Hack Netflix and get paid for it

Asra Rizwan Written by Asra Rizwan · 1 min read>

Netflix has launched a public bug bounty program, providing an opportunity to security researchers to find vulnerabilities in their entertainment platform, meanwhile getting paid up to $15,000.

Since 2013, Netflix has been doing this program privately. However, this year the entertainment streaming company is opening the contest to the general public. The company has collaborated with Bugcrowd, a crowdsourcing security platform, to manage and evaluate submissions. A clear set of rules have been defined to tell the eligibility for a payout.

Bounty hunters have to follow a set of guidelines that strictly indicates that they cannot access non-public data or information about the users and employees. The researchers can only target their account to investigate a vulnerability. Hacking and stealing an unreleased Netflix show is a no-go area, however pulling off remote code execution may get researchers a bounty between $100 to $15,000, depending on the vulnerability. If the guidelines are followed, Netflix will not pursue a lawsuit against a researcher in order to foster the notion of responsible disclosure.

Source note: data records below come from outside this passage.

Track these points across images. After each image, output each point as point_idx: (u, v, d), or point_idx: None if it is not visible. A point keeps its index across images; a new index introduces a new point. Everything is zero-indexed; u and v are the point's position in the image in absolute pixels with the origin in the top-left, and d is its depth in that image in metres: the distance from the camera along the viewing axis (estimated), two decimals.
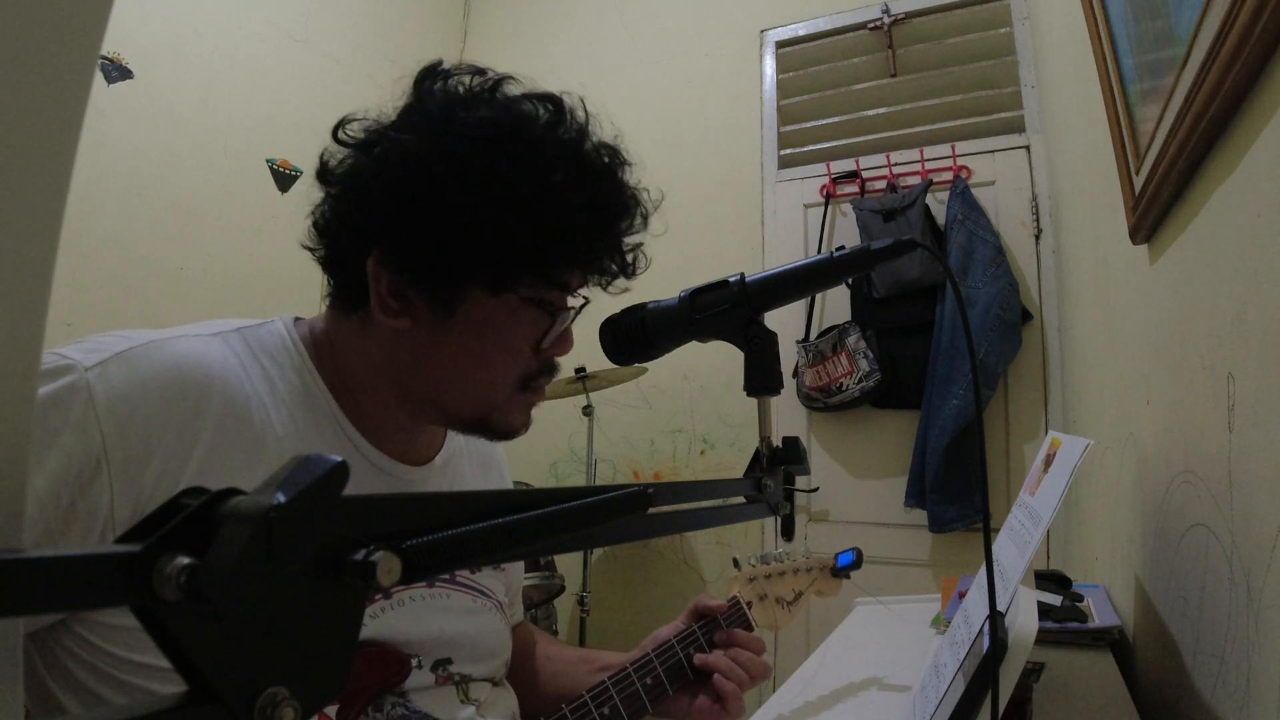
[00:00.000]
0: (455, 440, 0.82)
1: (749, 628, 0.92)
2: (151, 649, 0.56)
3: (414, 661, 0.67)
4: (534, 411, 0.72)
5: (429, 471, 0.76)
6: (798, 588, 1.01)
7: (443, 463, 0.78)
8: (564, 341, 0.71)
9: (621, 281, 0.72)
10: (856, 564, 1.05)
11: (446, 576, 0.74)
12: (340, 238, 0.67)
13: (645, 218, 0.72)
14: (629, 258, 0.72)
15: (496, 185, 0.61)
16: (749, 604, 0.94)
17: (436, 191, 0.61)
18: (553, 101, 0.66)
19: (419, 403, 0.69)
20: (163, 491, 0.56)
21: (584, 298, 0.74)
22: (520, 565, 0.93)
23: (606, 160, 0.68)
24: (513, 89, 0.67)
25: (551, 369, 0.71)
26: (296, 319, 0.73)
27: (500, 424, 0.70)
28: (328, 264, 0.69)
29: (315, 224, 0.68)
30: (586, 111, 0.68)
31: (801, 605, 1.02)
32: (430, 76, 0.66)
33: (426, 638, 0.69)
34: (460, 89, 0.66)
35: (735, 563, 0.99)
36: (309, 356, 0.69)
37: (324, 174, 0.67)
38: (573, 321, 0.72)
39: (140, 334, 0.61)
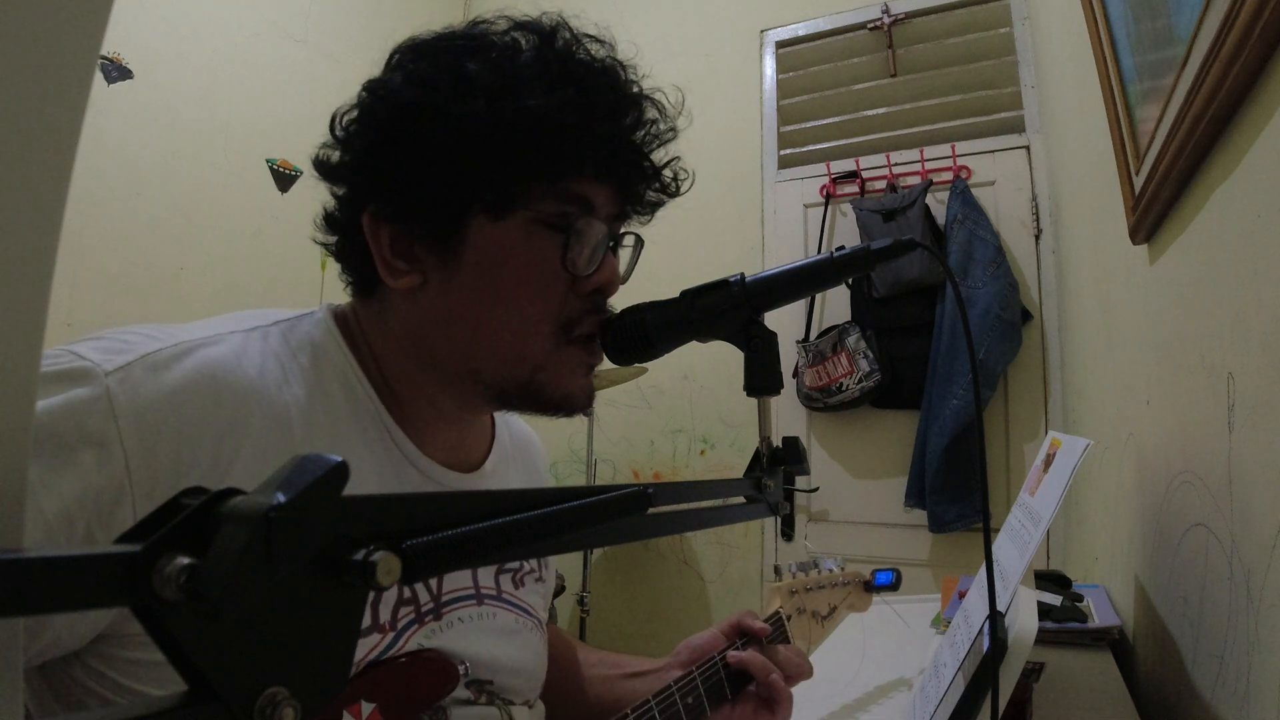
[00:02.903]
0: (503, 445, 0.78)
1: (788, 643, 0.89)
2: (171, 685, 0.54)
3: (461, 669, 0.63)
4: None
5: (479, 479, 0.71)
6: (833, 602, 0.98)
7: (491, 469, 0.74)
8: (604, 270, 0.62)
9: (627, 269, 0.67)
10: (894, 585, 1.02)
11: (493, 593, 0.69)
12: (340, 216, 0.63)
13: (663, 119, 0.66)
14: (667, 173, 0.66)
15: (462, 89, 0.56)
16: (788, 617, 0.91)
17: (406, 116, 0.57)
18: (527, 20, 0.62)
19: (456, 379, 0.62)
20: None
21: (635, 235, 0.68)
22: (553, 570, 0.88)
23: (591, 52, 0.62)
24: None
25: (597, 307, 0.62)
26: (336, 309, 0.66)
27: (552, 390, 0.62)
28: (338, 252, 0.64)
29: (323, 215, 0.65)
30: (570, 27, 0.62)
31: (836, 620, 0.98)
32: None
33: (472, 659, 0.65)
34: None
35: (776, 570, 0.96)
36: (350, 353, 0.63)
37: (318, 164, 0.63)
38: (610, 250, 0.63)
39: (167, 332, 0.54)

In addition to the bounty awarded, the researchers with valid submissions have the incentive of working with Netflix to resolve the vulnerabilities identified. If Netflix makes a configuration to a code based on the report that came first, the researcher will be recognized and added to the Security Researcher Hall of Fame.

Netflix has received over 275 submissions after the program launched. However, only 145 have deemed to be valid indicating a number of critical levels across the platform’s services. These submissions have enabled Netflix to identify improvements in the systemic security across their ecosystem and improve their external security,

The bug bounty program indicates that Netflix is putting rigorous efforts to make their system secure against hackers. Last year, Microsoft and Google also announced similar programs. In the past, Pakistani bounty hunter, Rafay Baloch has scored bounties identifying vulnerabilities in Google Chrome & Firefox browsers.